## Your goal
Turn the listing below into a JSON list of strings with one string per line. Leave out the pictures and any blank lines.

## Given data
<<<<

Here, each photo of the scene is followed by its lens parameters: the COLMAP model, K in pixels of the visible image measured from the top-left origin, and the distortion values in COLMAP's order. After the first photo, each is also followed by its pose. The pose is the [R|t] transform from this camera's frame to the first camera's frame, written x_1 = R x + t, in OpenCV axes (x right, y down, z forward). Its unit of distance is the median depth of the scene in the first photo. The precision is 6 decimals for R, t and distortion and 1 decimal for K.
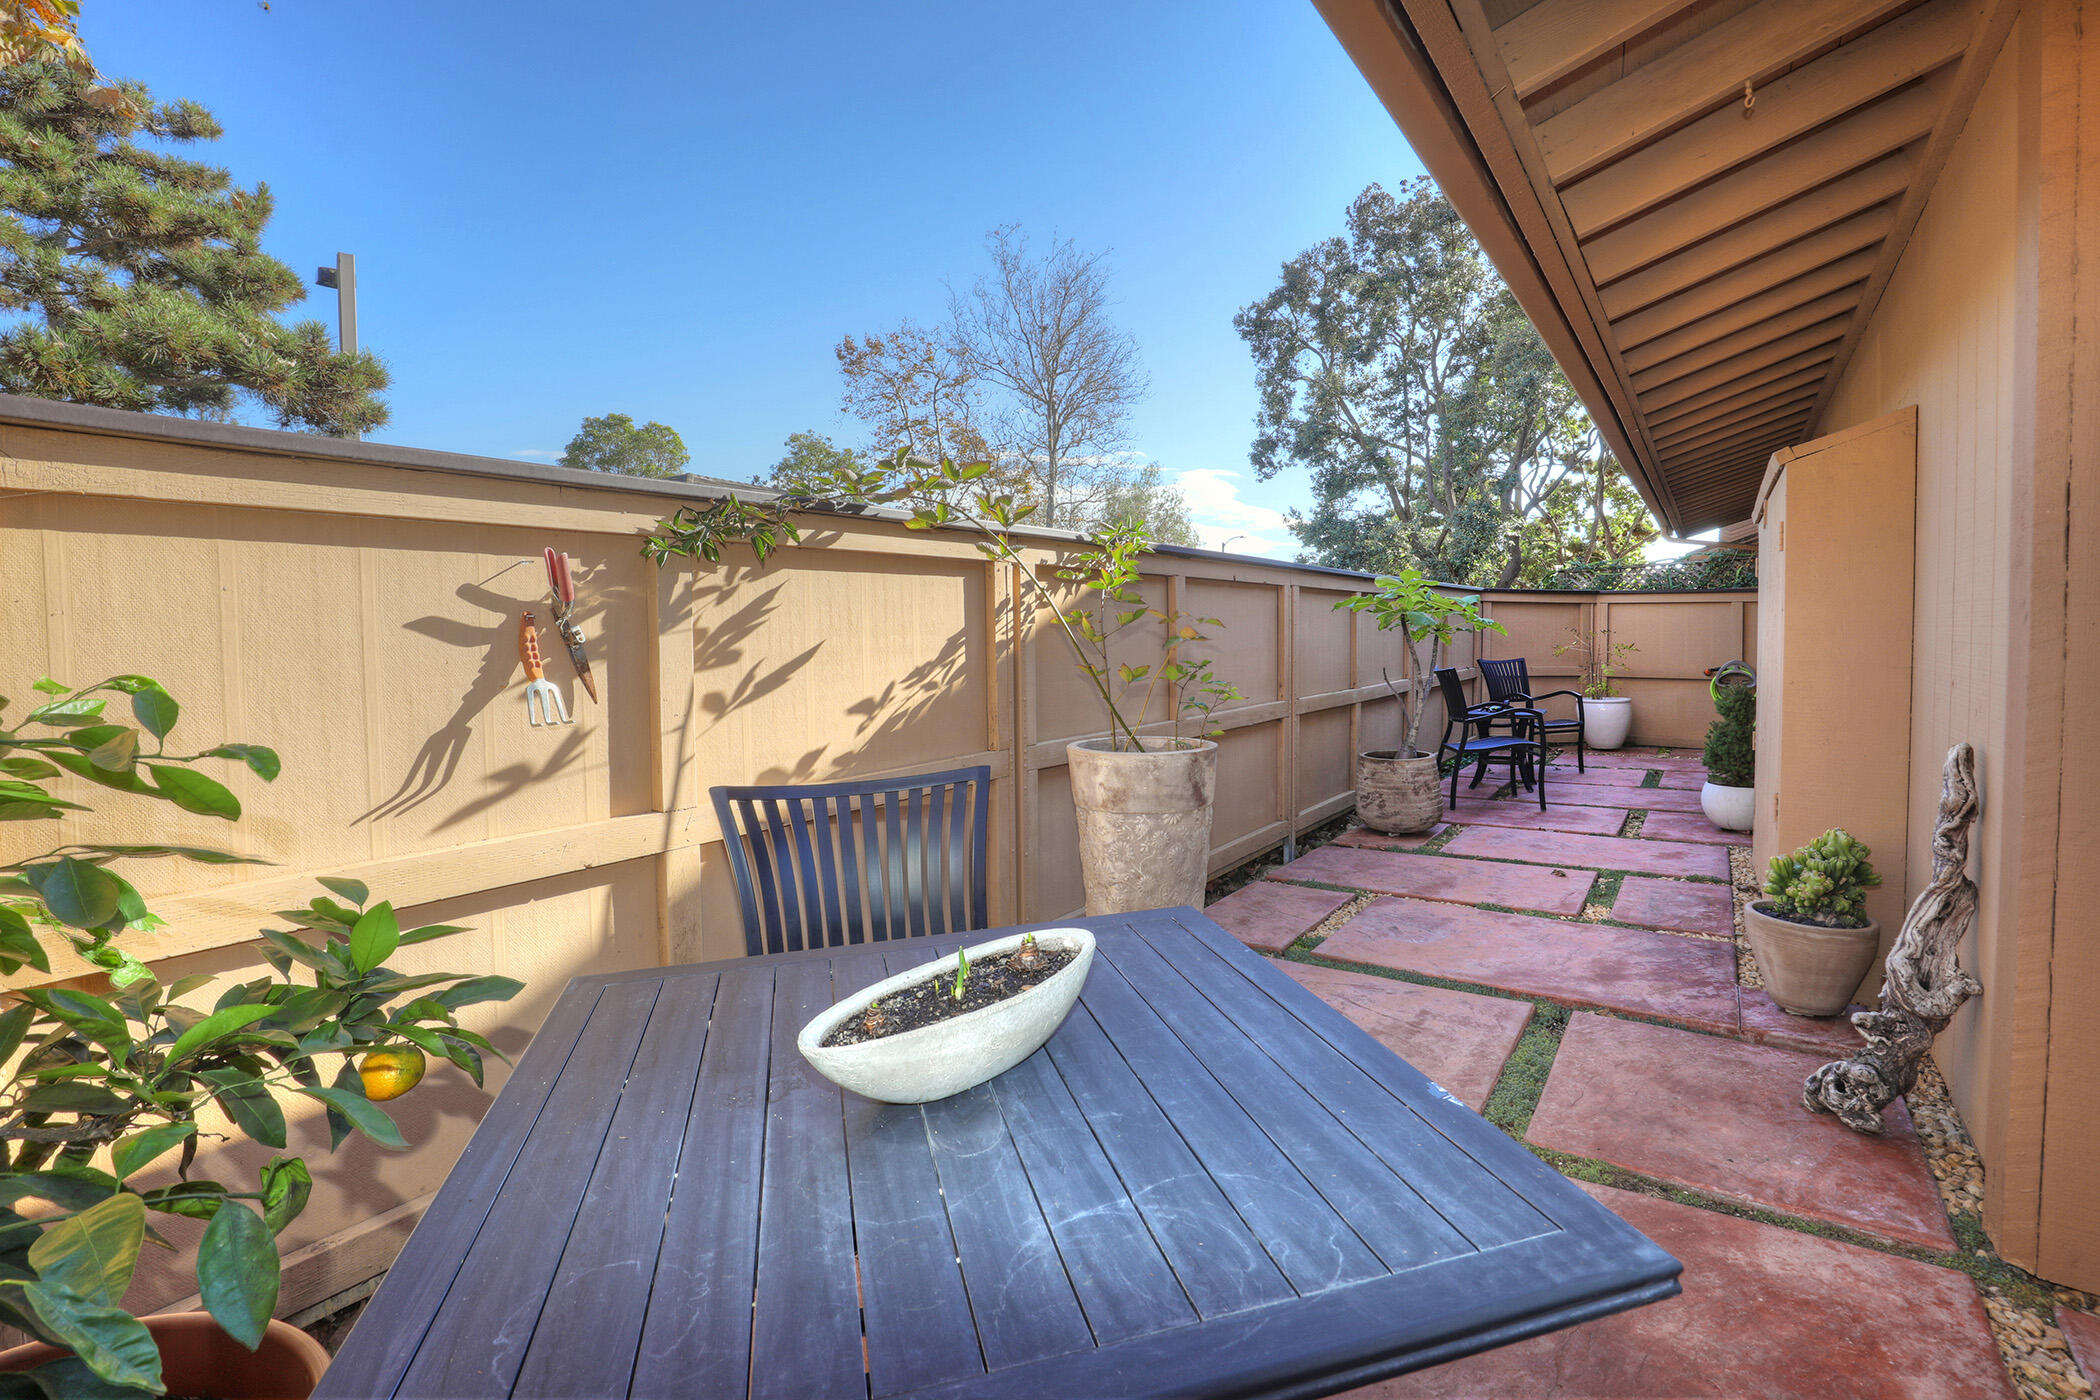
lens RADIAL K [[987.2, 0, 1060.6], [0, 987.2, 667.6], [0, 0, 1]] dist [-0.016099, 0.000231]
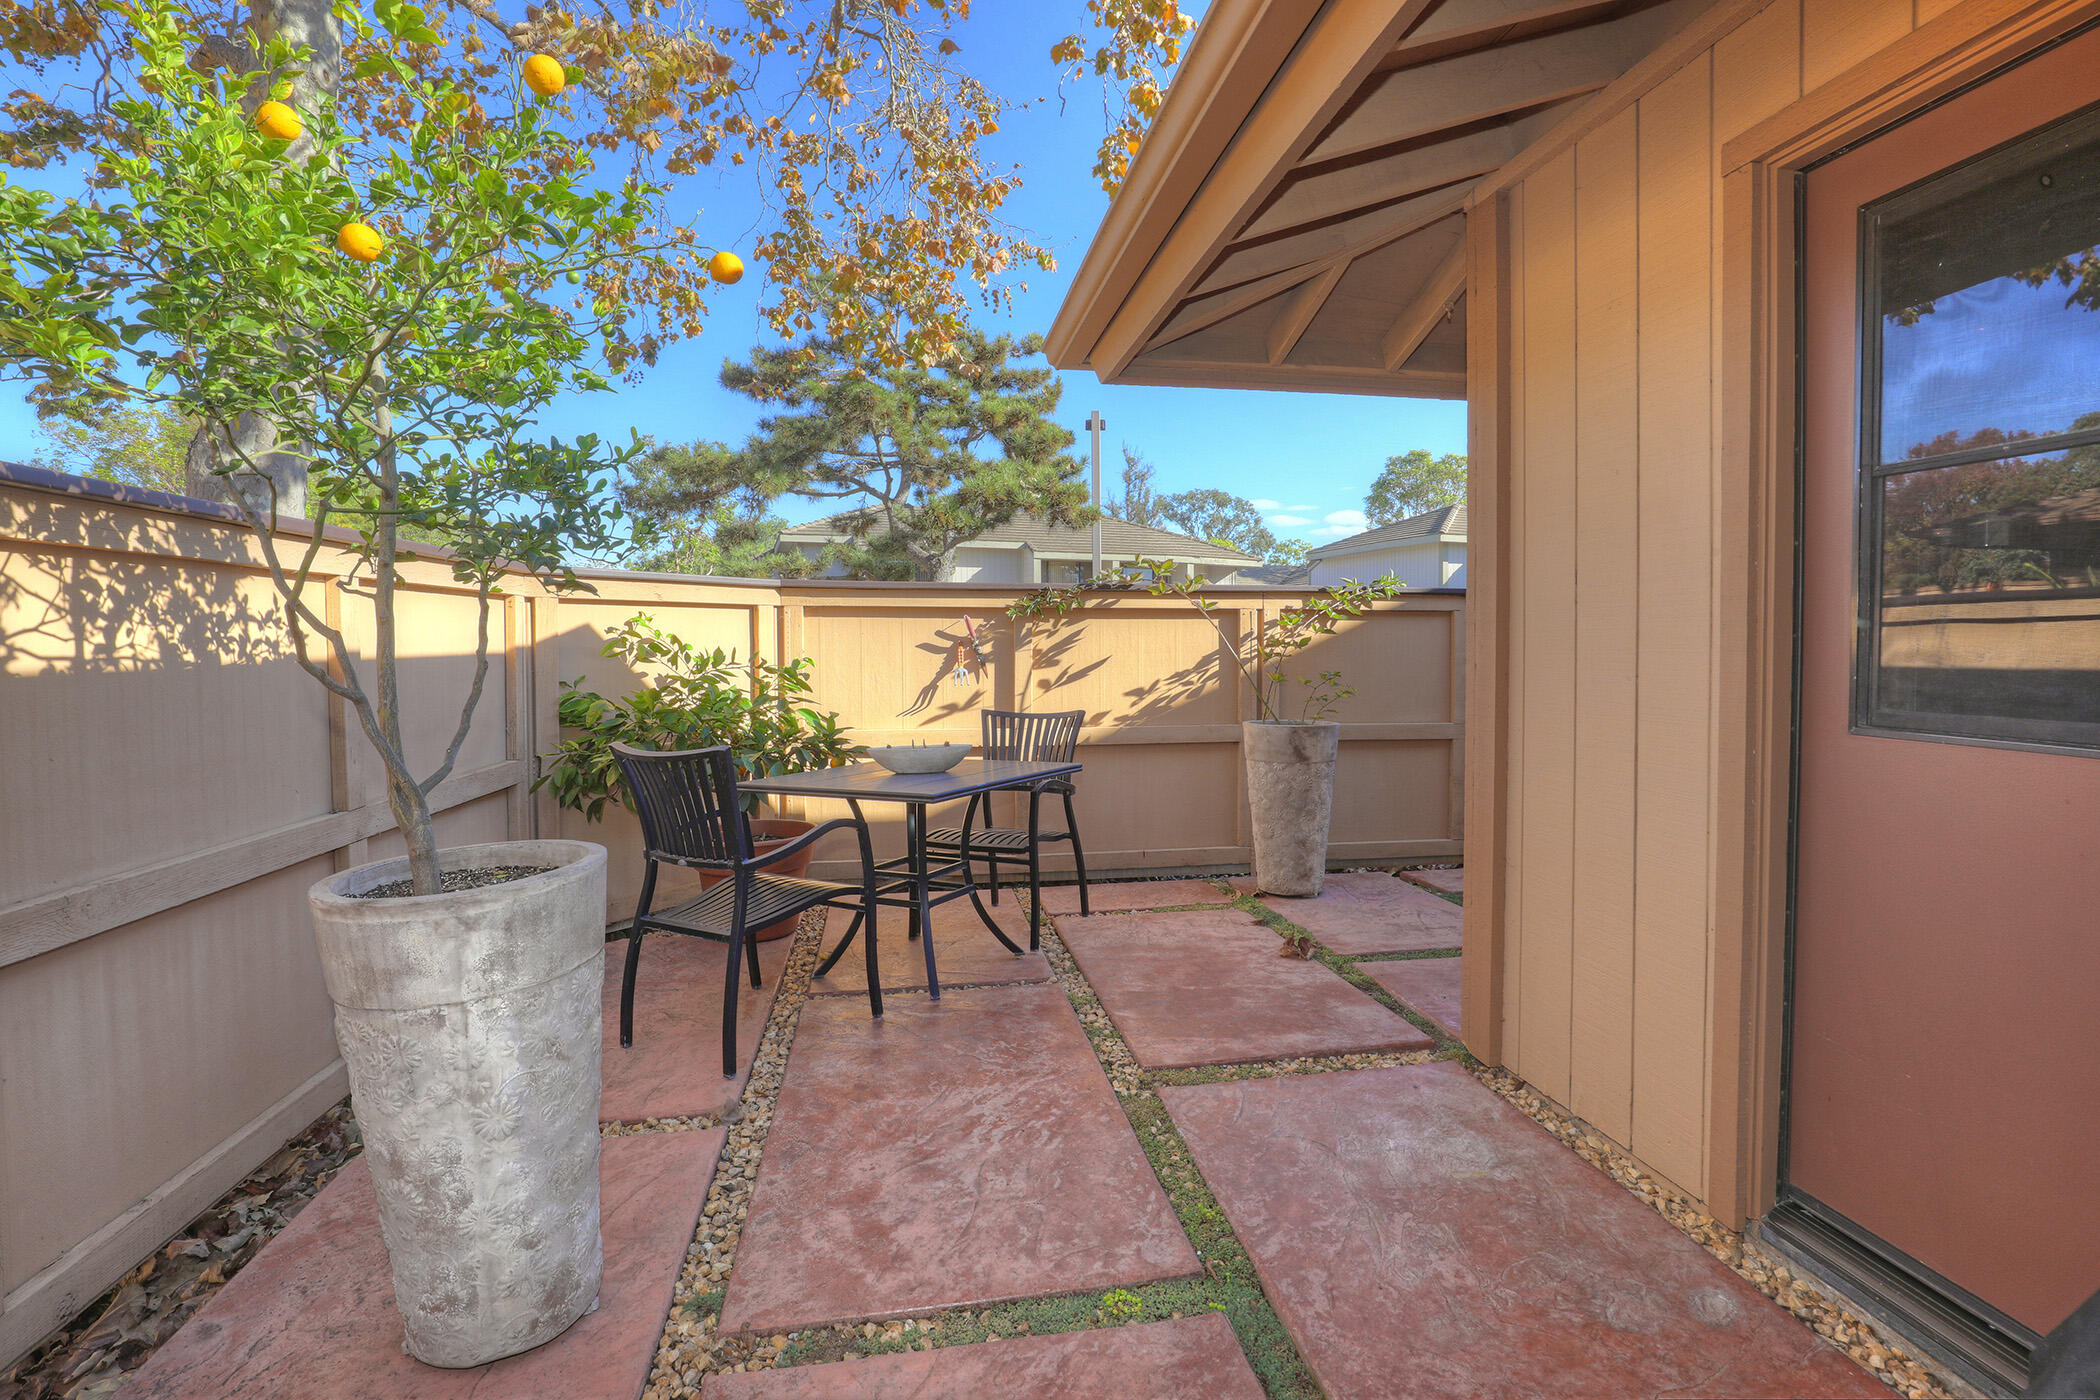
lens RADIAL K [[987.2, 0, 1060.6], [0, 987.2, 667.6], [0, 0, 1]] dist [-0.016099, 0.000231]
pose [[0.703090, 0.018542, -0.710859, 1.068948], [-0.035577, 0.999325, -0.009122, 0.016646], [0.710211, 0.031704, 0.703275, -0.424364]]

>>>>

## Output for this task
[
  "Here, each photo of the scene is followed by its lens parameters: the COLMAP model, K in pixels of the visible image measured from the top-left origin, and the distortion values in COLMAP's order. After the first photo, each is also followed by its pose. The pose is the [R|t] transform from this camera's frame to the first camera's frame, written x_1 = R x + t, in OpenCV axes (x right, y down, z forward). Its unit of distance is the median depth of the scene in the first photo. The precision is 6 decimals for R, t and distortion and 1 decimal for K.",
  "lens RADIAL K [[987.2, 0, 1060.6], [0, 987.2, 667.6], [0, 0, 1]] dist [-0.016099, 0.000231]",
  "lens RADIAL K [[987.2, 0, 1060.6], [0, 987.2, 667.6], [0, 0, 1]] dist [-0.016099, 0.000231]",
  "pose [[0.703090, 0.018542, -0.710859, 1.068948], [-0.035577, 0.999325, -0.009122, 0.016646], [0.710211, 0.031704, 0.703275, -0.424364]]"
]